Jobs
(a) Answer these from the Patrick Henry post:
(i) Who does the writer say toasted the king at the end of every meal?
(ii) What does the writer say will happen to them if they don't follow the Republic's laws?
(iii) Whose authority does the writer call the only one that is totally absolute?
(b) Write out everything in the Patrick Henry post from "Do I Think Patrick" down to "not the outlier.", switching "Washington" to "Franklin".
(c) Carry on the Patrick Henry post past its last sentence.

Do I Think Patrick Henry was Bizarre?

Mr. Wright accused me of dodging the answer to this question. So here it is.

The answer is yes, of course I do, assuming he meant liberty from the very concept of being subject to a monarch. I have no idea why he thinks this means I need to run after license plates in New Hampshire or something like that, but I do indeed think Patrick Henry was pretty close to out of his gourd – as were the majority of the Sons of Liberty.

I do not think Washington, who toasted the king at the end of every meal right up until the signing of the Declaration, was bizarre. Was he wrong? Maybe, maybe not. I’d need to educate myself more; I think a case can be made either way. But Washington had no issue with the concept of the monarchy as such. And Washington, not the radical jackass Patrick Henry, was the norm, not the outlier.

I think Wright was flailing. His two long posts on the definition of freedom written after the thread vaguely reminded me of Tony’s digression on What’s Wrong With the World about the complex philosophical meaning of murder when the subject was the literal slaughter of infants. I suppose there might be a point buried in there, but I have a feeling the concept is much more self-evident than all of that and everybody there understood what was meant.

Basically, I think Mr. Wright was flailing. Some of the other people who agreed with him seemed to have done more thinking on the subject than Mr. Wright did (to my eye), and conducted themselves and argued better, but ultimately I think they were just fancier forms of the same “But if I’m born into a monarchy and forced to be subject to its form of government that’s totally different than being born into a republic and subject to its form of government!”, then claiming that the difference was that I could cast a single vote that means virtually nothing to the overall outcome.

In any case win or lose I need to be subject to the laws the Republic sets down anyway, whether I like them or not. Otherwise, I will be jailed or worse – as I should be, for the most part (obviously exceptions in regards to contradictions of the divine and natural law apply. No authority is ever totally absolute save God’s, but I think that’s something most in the discussion would agree about in any case).

Material provided
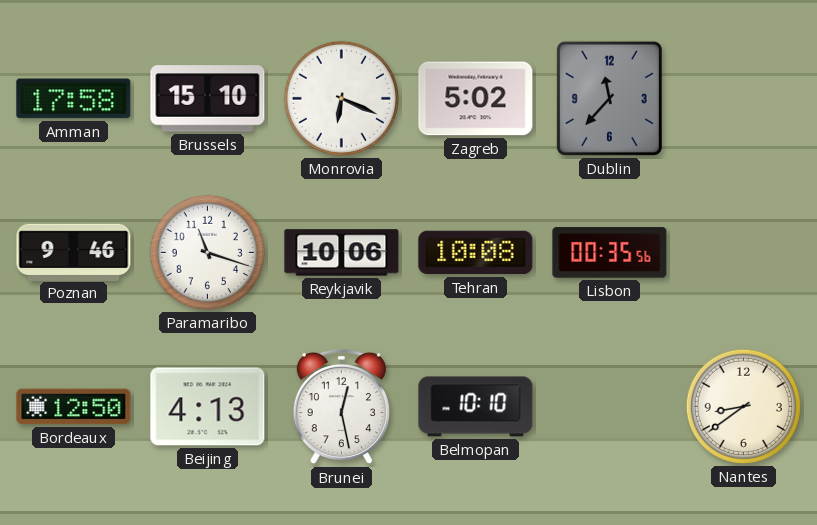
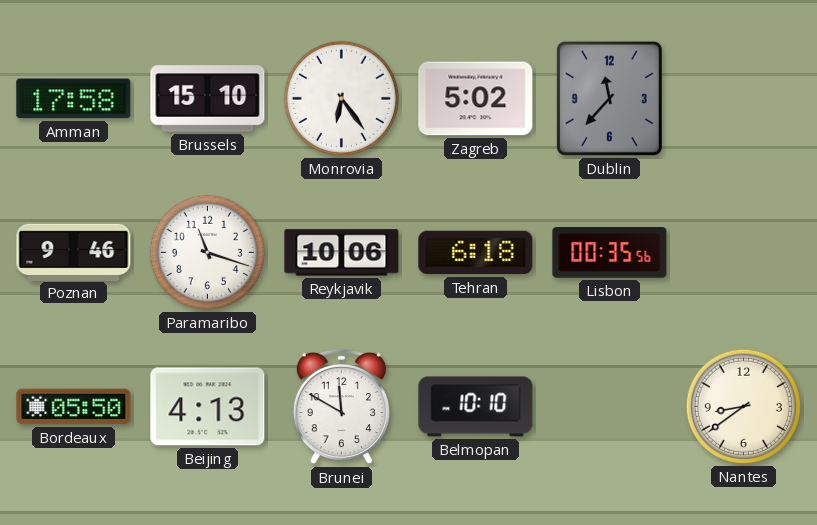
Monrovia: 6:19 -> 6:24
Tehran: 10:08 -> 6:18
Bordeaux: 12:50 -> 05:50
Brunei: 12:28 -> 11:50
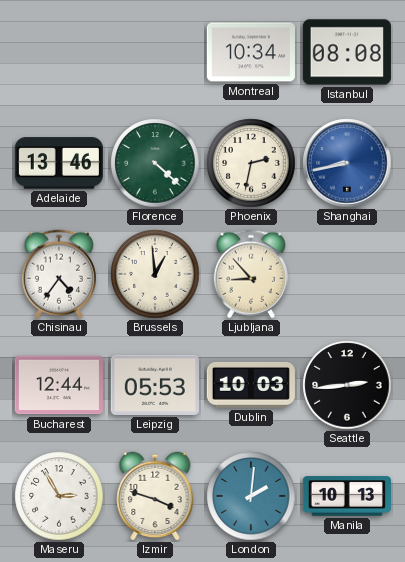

Responses by task
(a)
(i) Washington
(ii) They will be jailed or worse.
(iii) God's

(b)
Do I Think Patrick Henry was Bizarre?

Mr. Wright accused me of dodging the answer to this question. So here it is.

The answer is yes, of course I do, assuming he meant liberty from the very concept of being subject to a monarch. I have no idea why he thinks this means I need to run after license plates in New Hampshire or something like that, but I do indeed think Patrick Henry was pretty close to out of his gourd – as were the majority of the Sons of Liberty.

I do not think Franklin, who toasted the king at the end of every meal right up until the signing of the Declaration, was bizarre. Was he wrong? Maybe, maybe not. I’d need to educate myself more; I think a case can be made either way. But Franklin had no issue with the concept of the monarchy as such. And Franklin, not the radical jackass Patrick Henry, was the norm, not the outlier.

(c)
Mr. Wright had never really done any serious thinking before on the particular subject of monarchy vs. republic because he, quite correctly, assumed that nearly everybody in the United States – probably most in the western world – thought the matter self-evident. Up against a group who questioned the idea, in my opinion he flailed and didn’t land very many blows.

The insistence that those subject to a monarch had no say in a debate with him if they wanted to be consistent struck me as so utterly bizarre and counterintuitive I eventually just started ignoring it and continued to more fruitful grounds. If we are, indeed, having the discussion then it is petty to claim that the subject of a monarch is necessarily inferior to you and is not worth communicating with. We are communicating; that is enough. Once again, it reminded me of Zeno’s paradox: Motion may be impossible, but here I am in the room. I must have gotten here somehow.

Nor, when bringing up that historically I am the norm and he is the outlier, and bringing up that he makes my ancestors slaves, am I making an argument ad populum, because if you read the thread, I quite carefully did not use it as an argument. Just…don’t you think that if all of this was discovered to be the obvious truth only in the past 1000 years of the long span of human history that perhaps we should start considering the fact that we might be wrong a little more closely? Shouldn’t it strike you as weird that those you consider slaves owned property, and businesses, and in some cases slaves? Any time I am made the smartest person in the historical room my buzzers go off, and I start to question things, however much I am mocked for saying that.

Also, the fact that I did not consent to be a citizen of this nation is completely beyond rebuke or condemnation, because it is a simple, unarguable fact. Most people alive today have absolutely no say in the question of what government is ruling them. It is unrealistic to the point of absurd for me to get up and leave the country. This is just true. It is not insulting and not meant to be, but is a statement just as “the sky is blue” is a statement. You can be offended or insulted, but you’re ultimately insulted that reality is what it is.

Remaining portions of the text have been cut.